Paris a regulierement gere ses matchs domestiques comme on gere un 32 eme de coupe de France or l'excellence est une question d'habitude et de repetition.
J'avais trouve la metaphore de l'interrupteur de Blanc assez juste a ce sujet.
dizzymusictv Niveau : CFA
Message posté par Leserpent 2.0


https://fr.wikipedia.org/wiki/Argumentation

Tiens, tu apprendras deux trois trucs importants pour participer à un débat.


Qui te dis que je souhaite participer à un quelconque débat ?

Je trouve qu'un mec est un footix, j'ai la délicatesse de le lui dire, c'est tout.

Y a absolument rien qui m'oblige à argumenter contre vos idées foireuses dignes du 10 Sport.
Message posté par Dan_Petrescu
L'année de la victoire en coupe d'europe , en 95, Paris dominait le championnat à la très, plus s'est complètement salopé, s'est fait rattrappé et dépassé par Auxerre....pour finalement aller gagner en finale de C2...

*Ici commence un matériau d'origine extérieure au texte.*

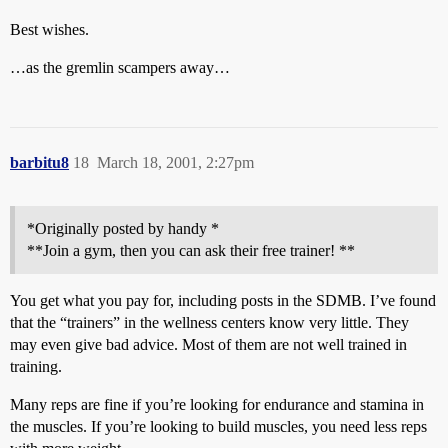
Best wishes.
…as the gremlin scampers away…
barbitu8
18
March 18, 2001, 2:27pm
*Originally posted by handy *
**Join a gym, then you can ask their free trainer! **
You get what you pay for, including posts in the SDMB. I’ve found
that the “trainers” in the wellness centers know very little. They
may even give bad advice. Most of them are not well trained in
training.
Many reps are fine if you’re looking for endurance and stamina in
the muscles. If you’re looking to build muscles, you need less reps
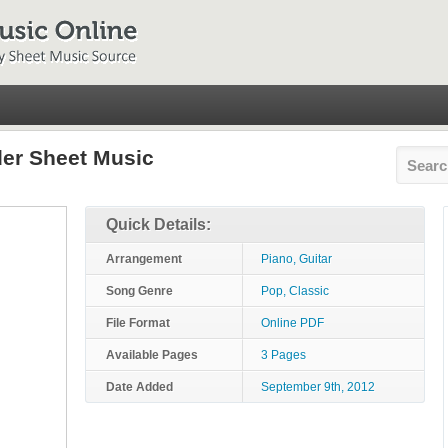
der Sheet Music
Quick Details:
Arrangement
Piano, Guitar
Song Genre
Pop, Classic
File Format
Online PDF
Available Pages
3 Pages
Date Added
September 9th, 2012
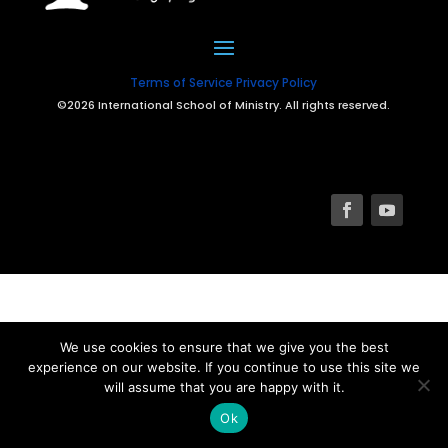
Terms of Service
Privacy Policy
©2026 International School of Ministry. All rights reserved.
We use cookies to ensure that we give you the best
experience on our website. If you continue to use this site we
will assume that you are happy with it.
Ok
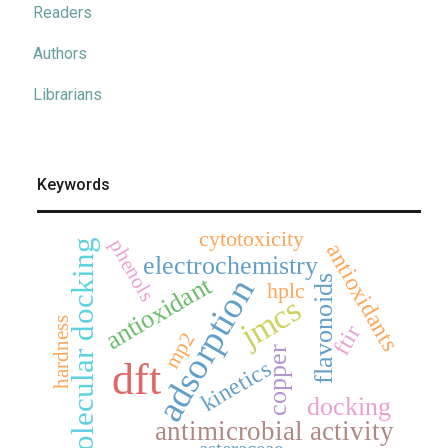
Readers
Authors
Librarians
Keywords
cytotoxicity
phenols
molecular docking
antioxidants
electrochemistry
antioxidant
adsorption
flavonoids
hplc
jmcs
hardness
ftir
mp2
copper
dft
kinetics
docking
antimicrobial activity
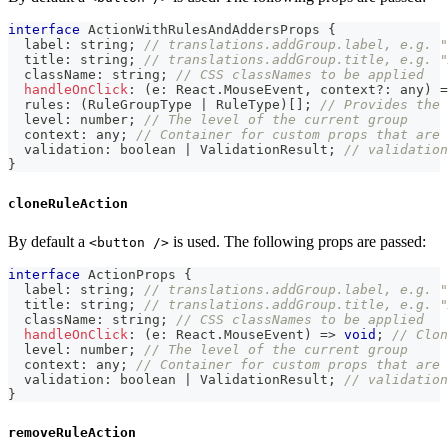
interface
ActionWithRulesAndAddersProps
{
  label
:
string
;
// translations.addGroup.label, e.g. "
  title
:
string
;
// translations.addGroup.title, e.g. "
  className
:
string
;
// CSS classNames to be applied
handleOnClick
:
(
e
:
 React
.
MouseEvent
,
 context
?
:
any
)
=
  rules
:
(
RuleGroupType 
|
 RuleType
)
[
]
;
// Provides the 
  level
:
number
;
// The level of the current group
  context
:
any
;
// Container for custom props that are 
  validation
:
boolean
|
 ValidationResult
;
// validation
}
cloneRuleAction
By default a
is used. The following props are passed:
<button />
interface
ActionProps
{
  label
:
string
;
// translations.addGroup.label, e.g. "
  title
:
string
;
// translations.addGroup.title, e.g. "
  className
:
string
;
// CSS classNames to be applied
handleOnClick
:
(
e
:
 React
.
MouseEvent
)
=>
void
;
// Clon
  level
:
number
;
// The level of the current group
  context
:
any
;
// Container for custom props that are 
  validation
:
boolean
|
 ValidationResult
;
// validation
}
removeRuleAction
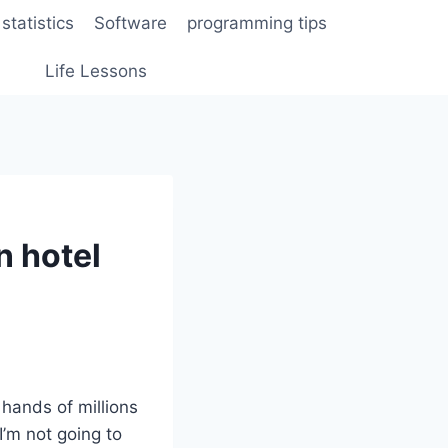
statistics
Software
programming tips
Life Lessons
n hotel
hands of millions
I’m not going to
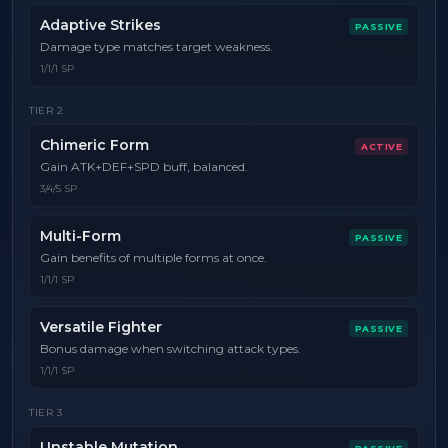
Adaptive Strikes
PASSIVE
Damage type matches target weakness.
1/1/1 SP
TIER
2
Chimeric Form
ACTIVE
Gain ATK+DEF+SPD buff, balanced.
3/4/5 SP
Multi-Form
PASSIVE
Gain benefits of multiple forms at once.
1/1/1 SP
Versatile Fighter
PASSIVE
Bonus damage when switching attack types.
1/1/1 SP
TIER
3
Unstable Mutation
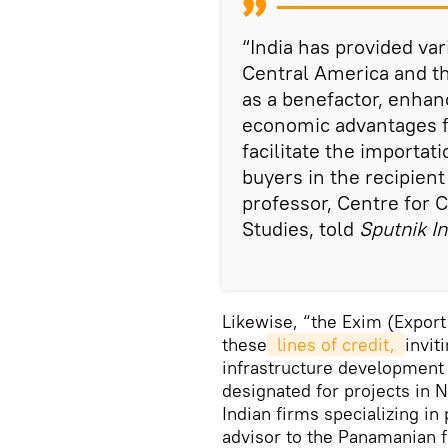
“India has provided var
Central America and the
as a benefactor, enhanc
economic advantages fo
facilitate the importat
buyers in the recipient
professor, Centre for 
Studies, told
Sputnik In
Likewise, “the Exim (Export 
these
 lines of credit, 
invit
infrastructure development 
designated for projects in N
Indian firms specializing in
advisor to the Panamanian f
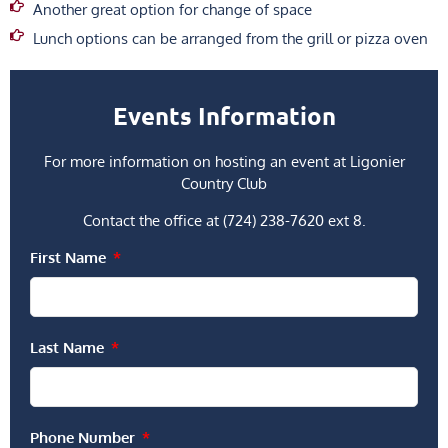
Another great option for change of space
Lunch options can be arranged from the grill or pizza oven
Events Information
For more information on hosting an event at Ligonier
Country Club
Contact the office at (724) 238-7620 ext 8.
First Name
Last Name
Phone Number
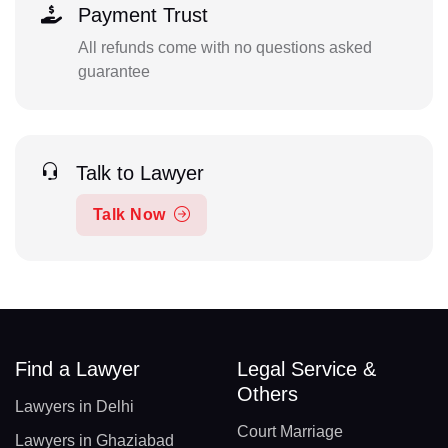
Payment Trust
All refunds come with no questions asked
guarantee
Talk to Lawyer
Talk Now
Find a Lawyer
Legal Service &
Others
Lawyers in Delhi
Court Marriage
Lawyers in Ghaziabad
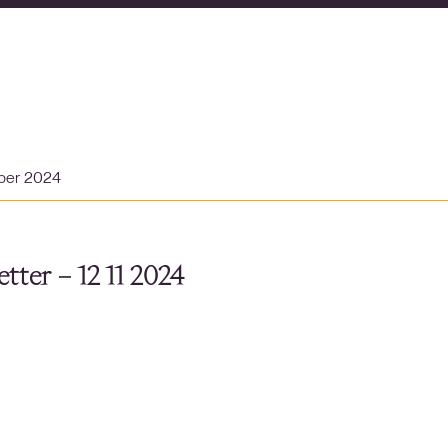
ber 2024
tter – 12 11 2024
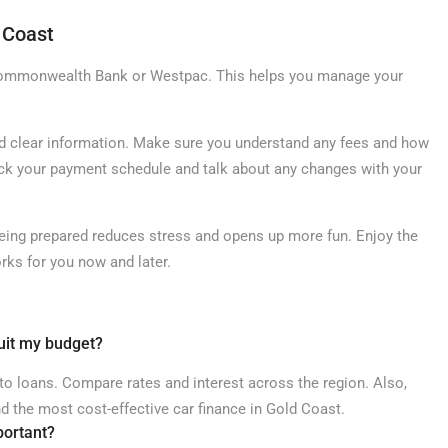
 Coast
 Commonwealth Bank or Westpac. This helps you manage your
and clear information. Make sure you understand any fees and how
eck your payment schedule and talk about any changes with your
Being prepared reduces stress and opens up more fun. Enjoy the
rks for you now and later.
suit my budget?
uto loans. Compare rates and interest across the region. Also,
nd the most cost-effective car finance in Gold Coast.
portant?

Franchement un scénario comme ca, si il y a la LDC au bout (allez soyons fous) je signe...


1) 1996 pas 1995
2) Oui je veux que Paris gagne un jour la C1, mais j'ai toujours considéré que le Champion d'Europe devait aussi faire le taff à la maison pour vraiment être le patron (désolé, ou pas, pour Chelsea et le Real pour ce qui est du passé récent).
Alors si Paris devait lâcher la ligue 1(et sachant la situation actuelle en France, j'ai honte d'écrire cette phrase) pour pour avoir la LdC j'aurais quand même un sentiment d'inachevé,surtout que les époques ne sont pas les mêmes et qu'aujourd'hui l'écart avec les autres clubs français est réel et conséquent.

Ce serait déplorable qu'ils ne soient pas capable de conserver le titre, surtout quand tous les "puissants" du championnat ont dû jouer une coupe d'Europe avec des effectifs bien moins étoffés... Après faut pas non plus être mal-hônette, je serai un homme heureux malgré tout en cas de victoire.